Things like carrots, dill, parsley, and parsnip will attract praying mantises, ladybugs, and spiders. These predator species of insects feast on the bugs who like to ruin your tomatoes, so it’s a win-win for the tomatoes (and you)!
This is also why it’s a great idea to interplant flowers with your vegetable plants–particularly marigolds and nasturtiums.
These flowers will attract and feed beneficial pollinator insects, which will increase the fruit-set of many squashes, peas, cucumbers, tomatoes, and other veggies. Nasturtiums are edible flowers and look lovely in salads, and their nutritious root, called mashua, used to be a staple crop in South American regions.
Finally, some plants simply don’t get along, and won’t do well when they’re forced to share root space.
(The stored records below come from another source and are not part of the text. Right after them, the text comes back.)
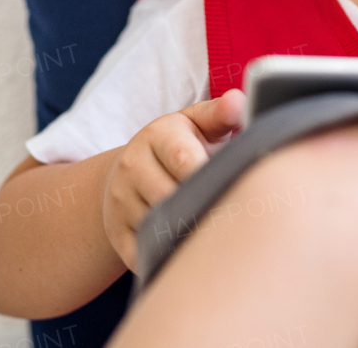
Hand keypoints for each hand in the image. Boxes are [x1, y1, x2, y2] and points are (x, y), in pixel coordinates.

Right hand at [102, 88, 244, 270]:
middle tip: (236, 216)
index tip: (236, 185)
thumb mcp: (198, 123)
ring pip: (161, 228)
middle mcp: (132, 167)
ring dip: (191, 233)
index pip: (184, 160)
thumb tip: (239, 101)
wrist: (131, 174)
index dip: (211, 176)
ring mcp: (121, 202)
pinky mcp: (118, 235)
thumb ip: (220, 114)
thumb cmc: (181, 145)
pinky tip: (194, 250)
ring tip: (220, 233)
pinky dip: (172, 256)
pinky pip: (147, 254)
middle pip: (172, 198)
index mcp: (156, 135)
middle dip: (204, 206)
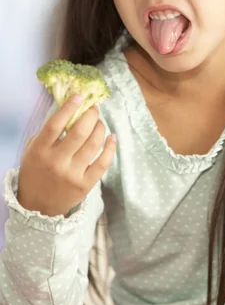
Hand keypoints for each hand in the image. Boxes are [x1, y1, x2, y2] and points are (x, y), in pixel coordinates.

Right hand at [17, 95, 116, 216]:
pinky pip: (103, 163)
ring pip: (93, 144)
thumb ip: (48, 132)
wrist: (38, 207)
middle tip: (94, 109)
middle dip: (91, 115)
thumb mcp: (33, 150)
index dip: (69, 108)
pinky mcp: (85, 185)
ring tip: (99, 123)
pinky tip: (112, 137)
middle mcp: (56, 162)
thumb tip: (71, 110)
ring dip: (100, 128)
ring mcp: (72, 174)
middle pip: (79, 132)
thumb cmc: (37, 171)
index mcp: (40, 150)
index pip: (55, 124)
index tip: (80, 97)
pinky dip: (110, 147)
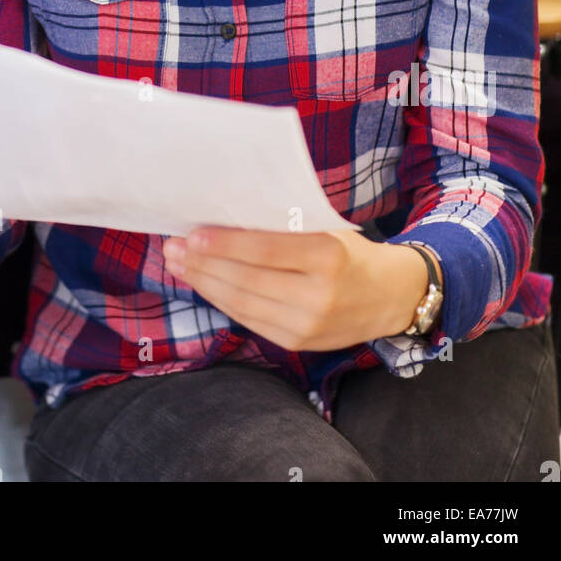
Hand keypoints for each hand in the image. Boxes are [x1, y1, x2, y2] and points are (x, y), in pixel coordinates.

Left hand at [162, 227, 432, 351]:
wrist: (389, 297)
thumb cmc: (350, 252)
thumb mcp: (326, 229)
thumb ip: (283, 227)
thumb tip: (224, 217)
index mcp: (328, 256)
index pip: (265, 250)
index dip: (224, 243)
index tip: (191, 233)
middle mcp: (318, 294)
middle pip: (246, 279)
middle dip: (203, 264)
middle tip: (172, 247)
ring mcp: (307, 324)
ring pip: (242, 303)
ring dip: (204, 283)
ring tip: (178, 264)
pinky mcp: (297, 343)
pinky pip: (249, 319)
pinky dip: (221, 301)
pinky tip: (203, 284)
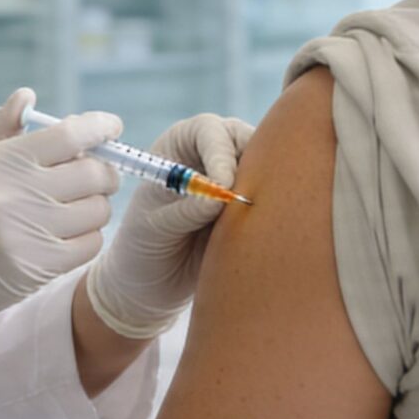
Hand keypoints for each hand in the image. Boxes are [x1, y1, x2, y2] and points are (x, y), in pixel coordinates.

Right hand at [0, 90, 122, 361]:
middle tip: (94, 172)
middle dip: (103, 169)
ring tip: (74, 205)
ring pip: (97, 210)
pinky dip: (86, 236)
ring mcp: (28, 234)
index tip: (110, 127)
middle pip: (94, 172)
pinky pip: (89, 244)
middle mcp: (14, 195)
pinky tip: (66, 232)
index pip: (70, 135)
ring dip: (95, 205)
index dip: (100, 127)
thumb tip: (29, 96)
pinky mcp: (37, 269)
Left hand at [81, 112, 254, 339]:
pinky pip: (276, 203)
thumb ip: (185, 211)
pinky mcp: (256, 209)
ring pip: (270, 172)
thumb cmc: (142, 249)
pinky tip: (265, 235)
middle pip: (250, 141)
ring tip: (255, 223)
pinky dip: (274, 215)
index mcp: (181, 145)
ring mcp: (240, 181)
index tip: (224, 185)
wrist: (151, 287)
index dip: (220, 152)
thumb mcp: (154, 229)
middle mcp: (214, 154)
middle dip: (256, 167)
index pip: (209, 130)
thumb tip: (222, 197)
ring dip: (268, 193)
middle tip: (250, 203)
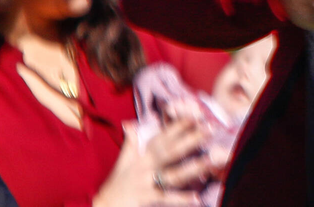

Peppers and beans don’t like being next to each other, nor do potatoes and tomatoes (both members of the nightshade family).
Peas prefer being far away from onions, and lettuces do not like to be near broccoli plants.
There are several books that provide lists of plants that grow well together as garden friends.
These are the two books I have on my own shelf:
Carrots Love Tomatoes: Secrets of Companion Planting for Successful Gardening, by Louise Riotte
Great Garden Companions: A Companion-Planting System for a Beautiful, Chemical-Free Vegetable Garden, by Sally Jean Cunningham
Companion planting is not new, and is mentioned in the Old Farmer’s Almanac.
The native Americans used companion planting when they planted the ‘three sisters’ together: beans, corn, and squash.
Corn grows tall, providing something for the climbing bean plants to cling to as they grow, and both provide shade for the sprawling, tender squash, whose large leaves often scorch in direct sunlight. Additonally, the beans fix nitrogen in the soil, which benefits all three sister plants.
Are you using companion planting in your own garden?